• OBIETTIVO
Puoi restituire, parola per parola, il passo dell'estratto sul sake che si apre con le parole contenenti "Le origini del" e si chiude con "lieviti selezionati (Kobo)."?

• ESTRATTO

Il sake è una delle bevande più antiche e affascinanti del Giappone.
Nato da secoli di tradizione, è oggi sempre più presente anche nei cocktail bar occidentali, dove mixologist e bartender lo utilizzano come ingrediente versatile e raffinato.
Spesso definito impropriamente “vino di riso”, in realtà il sake è una bevanda fermentata a base di riso, il cui processo di produzione ricorda più quello della birra che del vino.

Le origini del sake

Le prime tracce di produzione di sake risalgono a oltre duemila anni fa, in epoca antichissima.
Nel corso dei secoli, il sake è diventato parte integrante della cultura e della spiritualità giapponese, servito nei templi shintoisti e durante cerimonie, matrimoni e feste tradizionali.

Il cuore della sua produzione è la fermentazione multipla del riso:

  • gli amidi del riso vengono prima trasformati in zuccheri grazie all’azione del Koji (Aspergillus oryzae),
  • successivamente gli zuccheri vengono fermentati in alcol dai lieviti selezionati (Kobo).

Questo processo unico — chiamato heiko fuku hatsu — è ciò che conferisce al sake il suo profilo aromatico complesso, elegante e distintivo.

• VOCI FORNITE
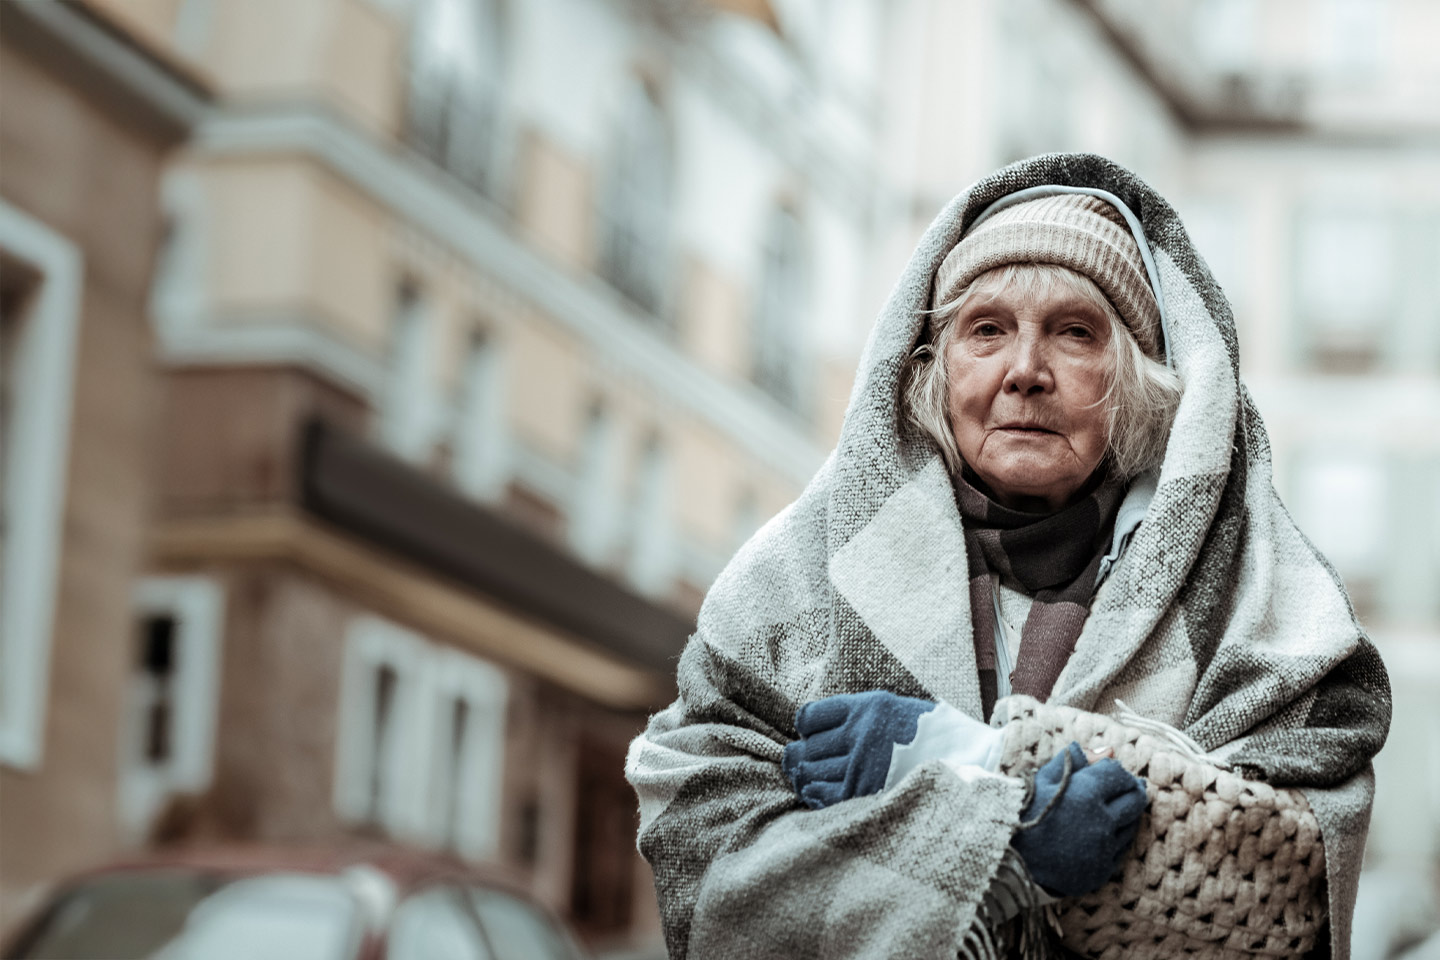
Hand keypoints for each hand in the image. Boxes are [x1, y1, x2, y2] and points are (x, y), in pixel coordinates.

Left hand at [781, 691, 935, 808]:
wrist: (964, 762)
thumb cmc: (924, 736)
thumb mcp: (891, 710)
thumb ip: (856, 716)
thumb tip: (815, 732)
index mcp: (866, 708)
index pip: (809, 716)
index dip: (804, 727)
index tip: (811, 733)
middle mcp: (860, 734)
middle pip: (805, 747)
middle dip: (800, 755)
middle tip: (804, 760)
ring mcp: (861, 765)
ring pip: (809, 772)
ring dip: (804, 776)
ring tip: (810, 777)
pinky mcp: (863, 794)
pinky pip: (822, 796)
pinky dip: (814, 794)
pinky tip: (819, 791)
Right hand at [1010, 742, 1146, 896]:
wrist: (1006, 858)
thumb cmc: (1021, 812)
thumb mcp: (1042, 778)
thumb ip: (1074, 760)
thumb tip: (1107, 750)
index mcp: (1086, 794)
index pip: (1119, 774)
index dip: (1114, 770)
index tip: (1106, 772)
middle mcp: (1101, 822)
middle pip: (1135, 800)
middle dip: (1131, 789)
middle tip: (1121, 788)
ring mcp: (1103, 849)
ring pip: (1131, 825)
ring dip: (1125, 815)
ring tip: (1108, 810)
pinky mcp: (1101, 871)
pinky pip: (1120, 850)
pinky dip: (1115, 839)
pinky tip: (1099, 833)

• RISPOSTA QUI SOTTO
Le origini del sake

Le prime tracce di produzione di sake risalgono a oltre duemila anni fa, in epoca antichissima.
Nel corso dei secoli, il sake è diventato parte integrante della cultura e della spiritualità giapponese, servito nei templi shintoisti e durante cerimonie, matrimoni e feste tradizionali.

Il cuore della sua produzione è la fermentazione multipla del riso:

  • gli amidi del riso vengono prima trasformati in zuccheri grazie all’azione del Koji (Aspergillus oryzae),
  • successivamente gli zuccheri vengono fermentati in alcol dai lieviti selezionati (Kobo).